Texto de referência:
□ □ □ □ □

Um Basta à Indiferença – Propondo Novos Valores de Comportamento

Escola Ágora

Escola Ágora

“A indulgência é a forma mais polida de indiferença”
Abel Bonnard

A sociedade contemporânea assiste, entre perplexa e temerosa, a uma sucessão de transformações que ocorrem com tal rapidez que não nos permitem que elas se instalem em cada um de nós para decantar, para serem digeridas, compreendidas. Fica-se tomado por uma sensação de mal estar após a leitura de um jornal, ou ao se assistir aos noticiários da tevê.

Nas ruas, que percorremos sempre em guarda (o ladrão, o trânsito, a poluição), não nos chocamos tanto ao ver a criança miserável pedindo esmolas, o deficiente físico “costurando” o fluxo dos automóveis com sua cadeira de rodas. Estamos anestesiados – em parte, esse sentimento foi desenvolvido para dar conta de nossa sobrevivência. Porém, o episódio dos rapazes de Brasília (considerados pessoas integradas à sociedade), que queimaram o índio para “dar um susto nele, pensando que fosse um mendigo”, ou dos jovens americanos que mataram os entregadores de pizza “para sentir como era” ou, ainda, de filhos que viram notícias das páginas policiais porque mataram os pais, sob as mais diversas justificativas – de “ele era muito bravo”, passando por “ele me obrigava a trabalhar”, chegando a “ele não queria me dar dinheiro”, para não falar nos radicais que não aceitam as diferenças de raça ou crença, ou outras, causam em nós algo que vai além da perplexidade ou do temor. É evidente que alguns casos não podem ser tomados como comportamento generalizado – mas, não nos esqueçamos, que novos paradigmas não se apresentam de forma maciça, são situações isoladas, uma, aqui; outra, lá, que vão dando forma e encaminhamento às mudanças sociais. Os jovens, a quem sempre vimos como os construtores da sociedade futura, são os personagens centrais desses acontecimentos. Perdeu-se o sentido de comunidade? Esvaneceu-se o sentido de humanidade? Ou, estamos, apenas, mergulhados na era da indiferença, onde bem e mal, valores positivos e negativos, moralidade e imoralidade, o certo e o errado são apenas mencionados como recursos retóricos, mas a ação aponta para a dissolução e a amálgama desses conceitos?

□ □ □ □ □

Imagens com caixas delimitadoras
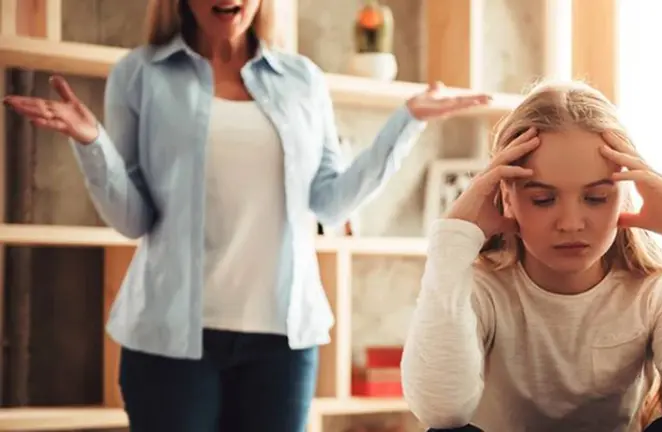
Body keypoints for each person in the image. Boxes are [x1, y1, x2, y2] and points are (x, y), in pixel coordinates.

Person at [2, 0, 491, 431]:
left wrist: (406, 122)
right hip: (169, 343)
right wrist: (92, 143)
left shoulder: (302, 79)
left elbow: (330, 202)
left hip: (281, 346)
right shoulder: (140, 74)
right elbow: (132, 218)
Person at [400, 80, 662, 432]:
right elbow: (441, 411)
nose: (571, 223)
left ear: (624, 194)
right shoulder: (481, 288)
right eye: (543, 199)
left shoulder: (654, 291)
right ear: (507, 197)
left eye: (596, 198)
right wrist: (451, 243)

□ □ □ □ □

Objetivo do exercício: Transcreva fielmente o trecho do texto sobre a indiferença que vai de “Abel Bonnard” até “noticiários da tevê.”, inclusive.

Solução da tarefa:
Abel Bonnard

A sociedade contemporânea assiste, entre perplexa e temerosa, a uma sucessão de transformações que ocorrem com tal rapidez que não nos permitem que elas se instalem em cada um de nós para decantar, para serem digeridas, compreendidas. Fica-se tomado por uma sensação de mal estar após a leitura de um jornal, ou ao se assistir aos noticiários da tevê.